Thermoresponsive Dendronized Microgels through In Situ Cross-Linking Polymerization to Exhibit Enhanced Confinement for Solvatochromic Dyes

Abstract

Polymeric microgels form a class of promising materials for various applications based on their highly tunable swelling and cooperative interactions between the cross-linked polymer chains. Here, we report on a convenient route for the fabrication of polymeric microgels through in situ cross-linking polymerization of thermally collapsed macromonomers carrying 3-fold dendritic oligoethylene glycol (OEG) pendants, affording thermoresponsive dendronized microgels with intriguing microconfinement. This methodology has been proven to be versatile and can be used to prepare intelligent microgels through homopolymerization of thermoresponsive dendronized macromonomers, or via copolymerization with either hydrophobic or hydrophilic, and dendronized or nondendronized comonomers.
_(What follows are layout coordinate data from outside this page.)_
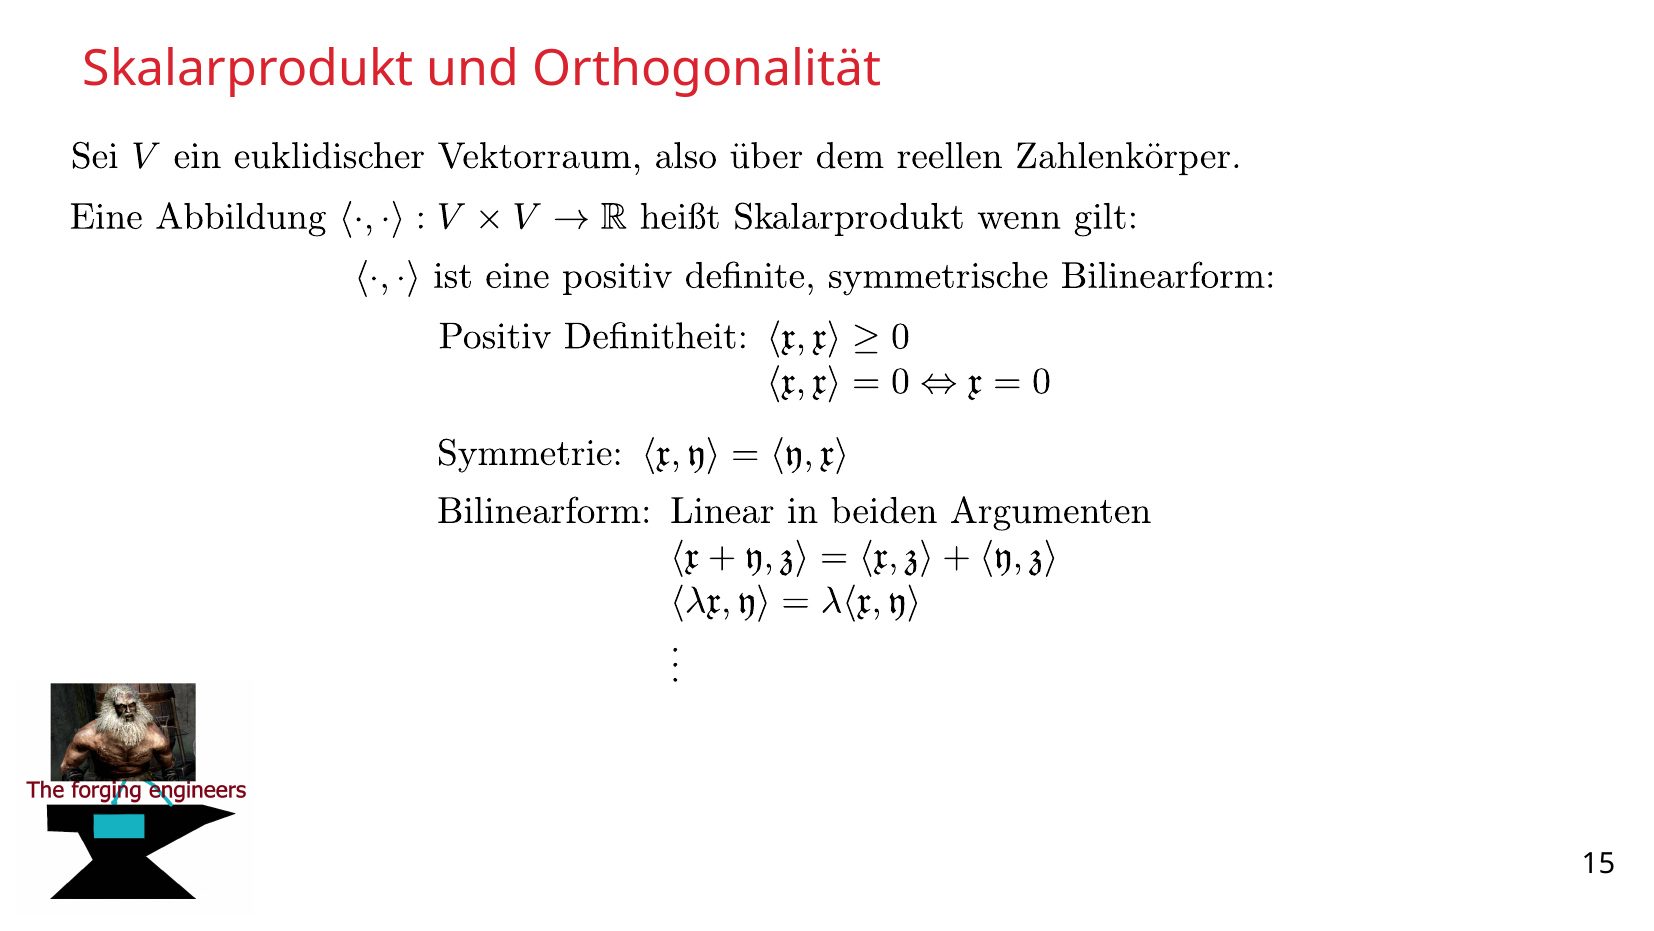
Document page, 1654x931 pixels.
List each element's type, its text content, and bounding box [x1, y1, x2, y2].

picture [437, 437, 845, 475]
picture [354, 259, 1273, 298]
picture [437, 318, 1051, 404]
text_box [70, 200, 1135, 238]
picture [437, 496, 1151, 682]
picture [17, 679, 254, 916]
picture [70, 141, 1239, 176]
title Skalarprodukt und Orthogonalität [82, 37, 1571, 95]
The thermoresponsive microgels of uniform sizes undergo shrinking or swelling by changing the temperature above or below their phase transition temperatures and thus exhibit tunable microconfinement to encapsulated solvatochromic dye molecules. This outstanding capacity for confinement by the microgels is compared to linear copolymers with or without dendritic architectures and is proposed to originate from both dendritic crowding effects and cooperative interactions between polymer chains within the network. This remarkable feature of microconfinement opens a new era for microgels to reversibly encapsulate and protect guest molecules and provides a platform to manipulate the functions of the encapsulated guests through external stimuli.